Pelvic floor and sexual function
Everyone has a pelvic floor: this is the set of muscles, bones, and connective tissue found in the genital area, and more precisely that supports the pelvic organs.
It is involved in many functions: urinary, anorectal, biomechanics, etc .; in this blog we will deal with better explaining the sexual function, in a scientific way but without (I hope!) to bore.
'Sex is a natural function'
To better understand the link between sexual function and the pelvic floor we need to take a step back, and understand how they are arranged and what role the muscles mainly involved during sexual intercourse play: the levator ani and the double pair of bulbocavernosus and ischiocavernosis.
The levator ani makes up the deepest layer of the pelvic floor, it is made up of several branches and in women it is crossed by the urethra and vaginal canal (while in men only by the urethra).

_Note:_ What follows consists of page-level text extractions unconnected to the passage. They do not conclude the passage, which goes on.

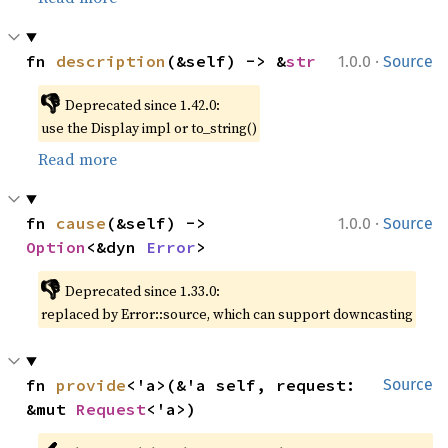
·
fn 
description
(&self) -> &
str
1.0.0
Source
👎
Deprecated since 1.42.0:
use the Display impl or to_string()
Read more
·
fn 
cause
(&self) -> 
1.0.0
Source
Option
<&dyn 
Error
>
👎
Deprecated since 1.33.0:
replaced by Error::source, which can support downcasting
fn 
provide
<'a>(&'a self, request: 
Source
&mut 
Request
<'a>)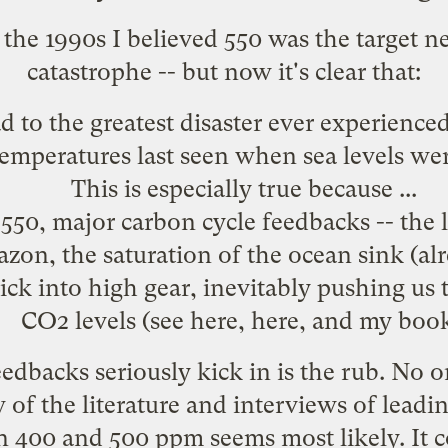
the 1990s I believed 550 was the target n
catastrophe -- but now it's clear that:
 to the greatest disaster ever experience
 temperatures last seen when sea levels we
This is especially true because ...
 550, major carbon cycle feedbacks -- the 
zon, the saturation of the ocean sink (
al
kick into high gear, inevitably pushing u
CO2 levels (see
here
,
here
, and
my boo
edbacks seriously kick in is the rub. No o
of the literature and interviews of leading
00 and 500 ppm seems most likely. It co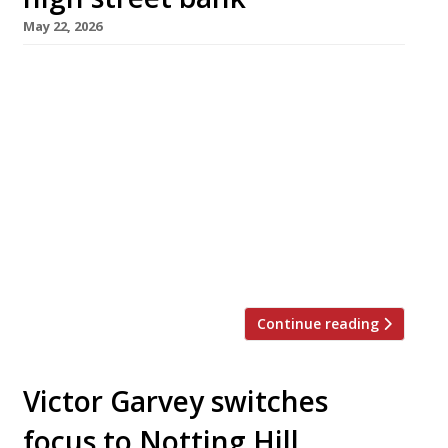
May 22, 2026
A 1930s Lloyds bank in Notting Hill Gate has
been converted into an all-day Lebanese
brasserie with a dramatic triple-height dining
room. Opening on 1st June, it is called Kinz –
appropriately, ‘treasure’ in Arabic. The team
behind the project includes Rasha Khouri
Bruzzo (co-owner of the highly regarded
Palestinian restaurant Akub, around the corner
[…]
Continue reading
Victor Garvey switches
focus to Notting Hill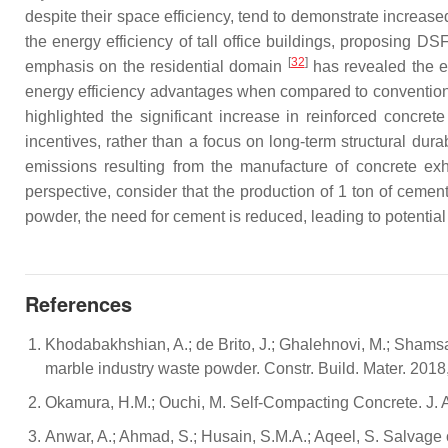
despite their space efficiency, tend to demonstrate increa
the energy efficiency of tall office buildings, proposing D
[
32
]
emphasis on the residential domain
has revealed the en
energy efficiency advantages when compared to conventional 
highlighted the significant increase in reinforced concret
incentives, rather than a focus on long-term structural dura
emissions resulting from the manufacture of concrete exhi
perspective, consider that the production of 1 ton of cemen
powder, the need for cement is reduced, leading to potentia
References
Khodabakhshian, A.; de Brito, J.; Ghalehnovi, M.; Shams
marble industry waste powder. Constr. Build. Mater. 201
Okamura, H.M.; Ouchi, M. Self-Compacting Concrete. J. A
Anwar, A.; Ahmad, S.; Husain, S.M.A.; Aqeel, S. Salvage o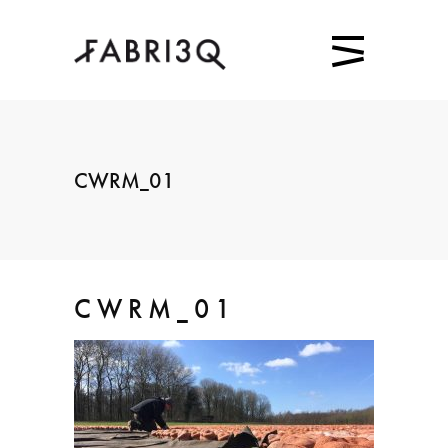
CWRM_01
CWRM_01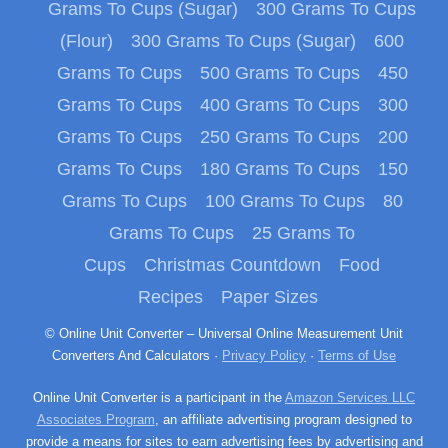
Grams To Cups (Sugar)
300 Grams To Cups
(Flour)
300 Grams To Cups (Sugar)
600
Grams To Cups
500 Grams To Cups
450
Grams To Cups
400 Grams To Cups
300
Grams To Cups
250 Grams To Cups
200
Grams To Cups
180 Grams To Cups
150
Grams To Cups
100 Grams To Cups
80
Grams To Cups
25 Grams To
Cups
Christmas Countdown
Food
Recipes
Paper Sizes
© Online Unit Converter – Universal Online Measurement Unit
Converters And Calculators ·
Privacy Policy
·
Terms of Use
Online Unit Converter is a participant in the
Amazon Services LLC
Associates Program
, an affiliate advertising program designed to
provide a means for sites to earn advertising fees by advertising and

The bulbo-cavernous and ischio-cavernous muscles form the most superficial layer of the pelvic floor; in women they are functionally connected to the clitoris, in men they are located at the base of the penis.
Now that we have a general idea of their position, let's try to understand what role they play during the sexual act:
In the female pelvis, the muscles crossed by the vaginal canal must be able to relax adequately to allow penetration, and stretch to easily accommodate the penis (or any instrument or object used for penetration).
During sex, their muscle tone progressively increases until orgasm, in which the characteristic rhythmic contractions take place.
The bulbo-cavernous and ischio-cavernous muscles are connected to the female erectile tissue; they position the head of the clitoris and they too contract rhythmically during orgasm.
The erection occurs thanks to a cascade of hormonal and vascular events; the muscles at the base of the penis (bulbo-cavernous and ischio-cavernous) with their contraction help to maintain an erection by increasing the intracavernous pressure. At the moment of expulsion they are then fundamental: their contraction is part of the ejaculation event, pushing the seminal fluid outwards.
We have understood the involvement of the pelvic floor muscles: this will give us the opportunity to understand how the dysfunctions involving the pelvic floor impact sexuality, and consequently the quality of life.
Miriam Balduzzi is a physiotherapist who deals with pelvic floor rehabilitation, active in Valle Camonica and Val Seriana.
He graduated in Physiotherapy in 2018, with a thesis entitled 'What is "Conventional Therapy"? A 10-years Review on Physical Rehabilitation in Multiple Sclerosis' (which is used as a poster at the 2019 Society of Neuroscience conference in Chicago). He began his career in neurological rehabilitation, and then specialized through specific training courses in pelvic floor rehabilitation.
It deals with the management of problems of the genitourinary-anal area, present in both men and women.